Conventional carrier transport devices transport a carrier by means of belt conveyors, roller conveyors, linear-motor conveyors and the like. Carrier transport devices which transport bobbin carriers holding yarn wound bobbins along a path by engaging a holding pin of the bobbin carrier in openings between the teeth of the gears of a transport mechanism in braiding machines are also known.
These conventional carrier transport devices can be used to transport carriers in a single direction, but when the carrier must be transported in two dimensions within the same plane, the structure of the device becomes complicated. Further, these conventional carrier transport devices have difficulty reliably bringing the carrier to a stop at a desired location because of the rotational momentum of the driving mechanism and the inertia of the carrier.
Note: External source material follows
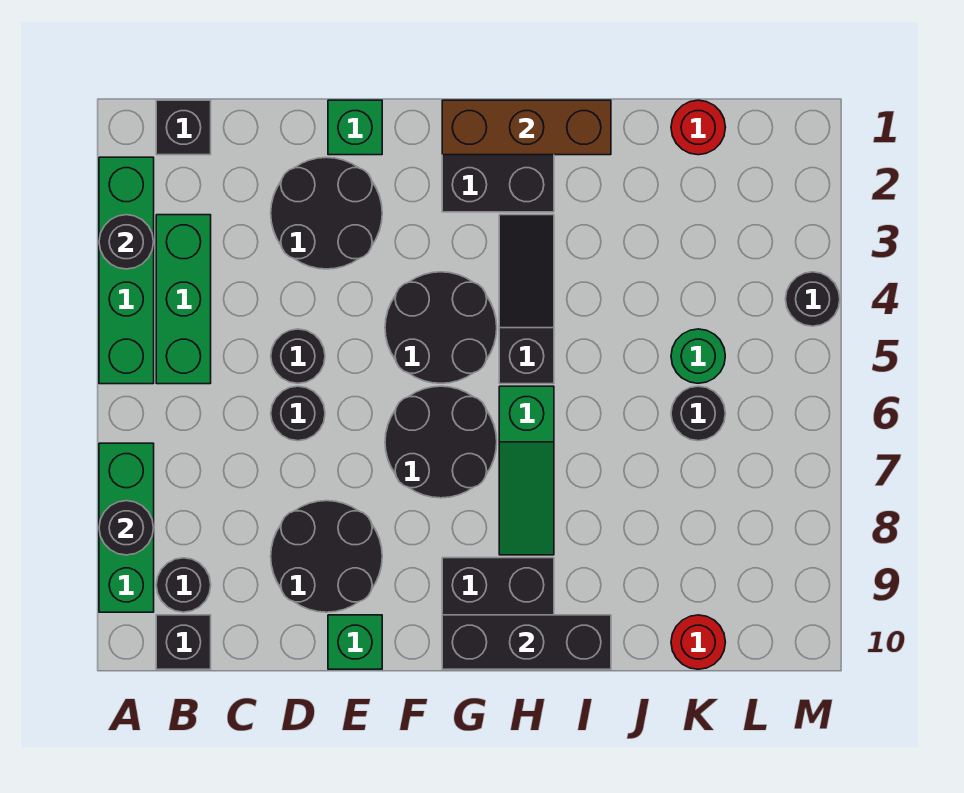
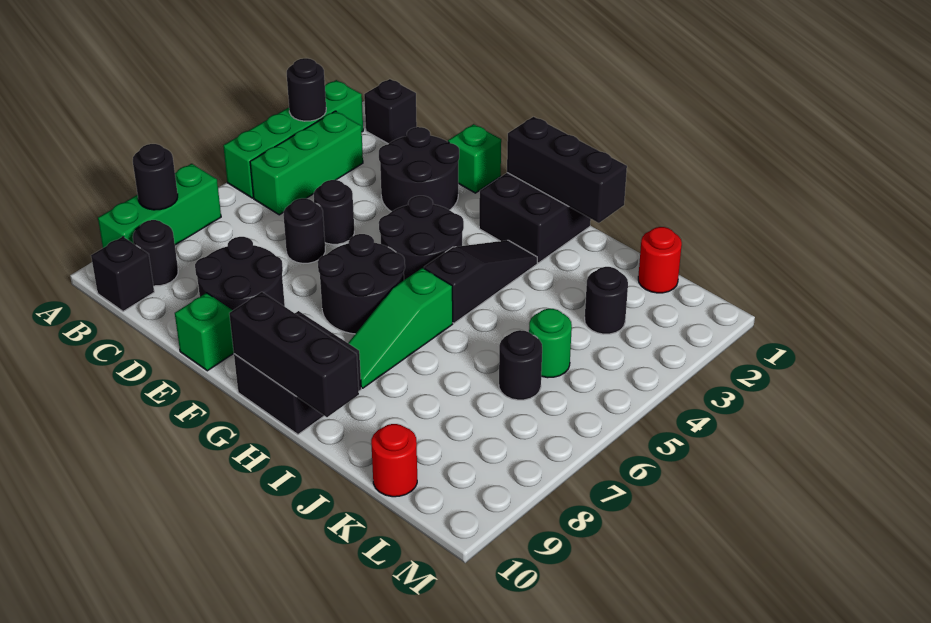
brown brick G1:I1 level 2 -> black brick G1:I1 level 2
black round brick M4 level 1 -> black round brick K3 level 1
In the carrier transport device of a braiding machine which drives a carrier engaged in the teeth of gears, the carrier track along which the carrier runs cannot be designed arbitrarily because the carrier track depends upon the layout of the gears and the holding pins. Consequentially, such a carrier transport device can only be used in a braiding machine for forming braided structures or in machines of similar design. Further, the carrier track of such a transport device is comprised of a narrow groove along which the carrier runs, and is comprised as a single element, to assemble multiple separable bars of a fixed width in a groove of a fixed narrow gauge makes operation relatively difficult and time-consuming, and consequentially makes the braiding machine more complicated and expensive. Further, interlocking gears must be rotated in order to run the carrier, making it very noisy.